▸ **What is expected**: Copy every line in the rows below verbatim, omitting the pictures from your answer.

Records provided START

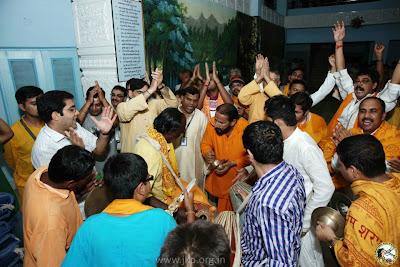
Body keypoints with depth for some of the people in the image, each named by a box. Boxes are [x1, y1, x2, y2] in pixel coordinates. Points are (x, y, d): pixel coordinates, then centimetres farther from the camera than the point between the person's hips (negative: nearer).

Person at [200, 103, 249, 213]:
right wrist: (207, 153, -15)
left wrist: (233, 163, -19)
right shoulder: (212, 125, -14)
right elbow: (205, 143, 6)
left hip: (239, 178, -2)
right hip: (219, 176, 3)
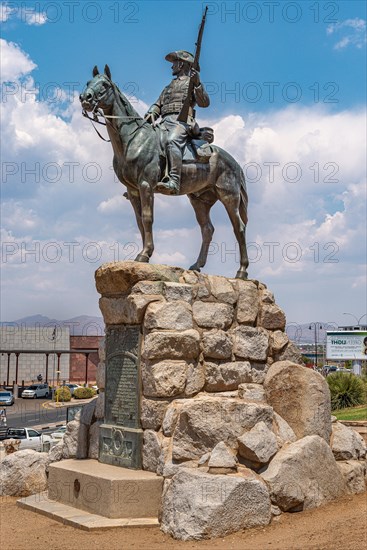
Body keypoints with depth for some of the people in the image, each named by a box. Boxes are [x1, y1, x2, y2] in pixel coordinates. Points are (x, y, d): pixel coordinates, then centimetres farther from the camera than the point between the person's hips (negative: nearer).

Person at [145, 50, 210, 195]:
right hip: (164, 122, 7)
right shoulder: (169, 87, 36)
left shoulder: (192, 82, 15)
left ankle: (173, 182, -51)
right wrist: (151, 114, 3)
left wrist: (197, 84, -16)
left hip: (182, 120, -7)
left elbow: (204, 103, -2)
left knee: (172, 141, -36)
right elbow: (157, 105, 26)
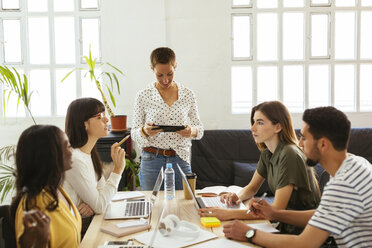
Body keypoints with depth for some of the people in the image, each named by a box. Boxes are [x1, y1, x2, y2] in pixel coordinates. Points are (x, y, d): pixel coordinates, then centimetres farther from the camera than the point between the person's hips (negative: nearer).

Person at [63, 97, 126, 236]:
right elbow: (99, 206, -18)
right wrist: (117, 169, -19)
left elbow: (101, 191, 11)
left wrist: (92, 205, -12)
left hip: (90, 222, 8)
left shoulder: (89, 153, 6)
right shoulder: (74, 159, -24)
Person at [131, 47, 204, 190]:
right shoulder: (143, 96, -1)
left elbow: (200, 129, 9)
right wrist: (145, 131, -19)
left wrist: (192, 131, -12)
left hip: (181, 160, 2)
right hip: (152, 161, -1)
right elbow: (134, 134, 2)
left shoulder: (188, 95, 4)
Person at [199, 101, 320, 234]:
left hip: (302, 231, -7)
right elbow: (252, 187, 15)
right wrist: (238, 197, -9)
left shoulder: (290, 155, -23)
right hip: (285, 224, 7)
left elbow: (276, 210, -26)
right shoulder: (267, 153, 3)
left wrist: (230, 214, -31)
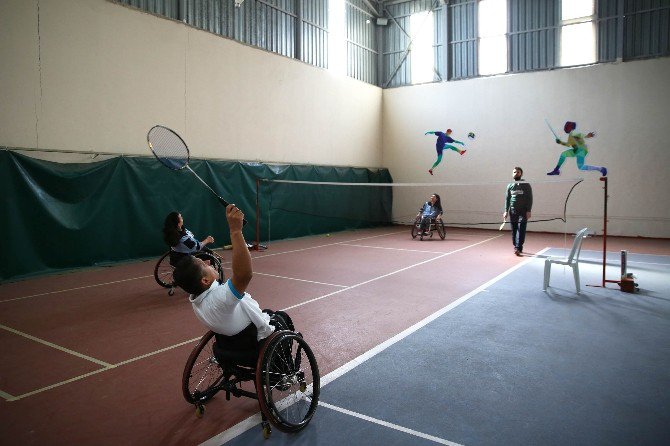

Records provided END

▸ **Response to the exercise**:
Body keypoints with depth for some of the people in the image, each named by a box. Boxes are [x1, y1, x2, y2] in pixel coordinates. Points are (x, y, d): pixel coordinates, then centimetres farther from the camera than the point between the person's hips (negative: nearer).

Person at [200, 103, 249, 213]:
right wrist: (207, 153, -15)
left wrist: (233, 163, -19)
right shoulder: (212, 125, -14)
right elbow: (205, 143, 6)
left hip: (239, 178, -2)
right hip: (219, 176, 3)
Body keypoints with depth for some of the people in the image, each named by a box. Boxes are [x1, y1, x2, y2] in pixel coordinates. Points are (x, y, d): pixel coordinates, then centimetres farther from the camera than the point between the person's hips (negative: nearer).

Person at [145, 50, 210, 195]:
right hip: (164, 122, 7)
right shoulder: (169, 87, 36)
left shoulder: (192, 82, 15)
left ankle: (173, 182, -51)
right wrist: (151, 114, 3)
left wrist: (197, 84, -16)
left hip: (182, 120, -7)
left elbow: (204, 103, -2)
left knee: (172, 141, -36)
right elbow: (157, 105, 26)
Body keypoints with depth for some of the people in the image, each named by a box. Boxes are [x1, y1, x2, y2] in pixel coordinates. Points are (x, y, d): pixel coordinates, then centimetres farther from the camera than the point between the person's hips (negative: nearer).

Person at [63, 97, 126, 236]:
right elbow: (99, 206, -18)
right wrist: (117, 169, -19)
left elbow: (101, 191, 11)
left wrist: (92, 205, -12)
left hip: (90, 222, 8)
left shoulder: (89, 153, 6)
right shoulder: (74, 159, -24)
Person at [131, 47, 204, 190]:
right shoulder: (143, 96, -1)
left elbow: (200, 129, 9)
right wrist: (145, 131, -19)
left wrist: (192, 131, -12)
left hip: (181, 160, 2)
right hip: (152, 161, -1)
right elbow: (134, 134, 2)
left shoulder: (188, 95, 4)
Person at [199, 101, 320, 234]:
left hip: (302, 231, -7)
right elbow: (252, 187, 15)
right wrist: (238, 197, -9)
left shoulder: (290, 155, -23)
right hip: (285, 224, 7)
left elbow: (276, 210, -26)
right shoulder: (267, 153, 3)
left wrist: (230, 214, -31)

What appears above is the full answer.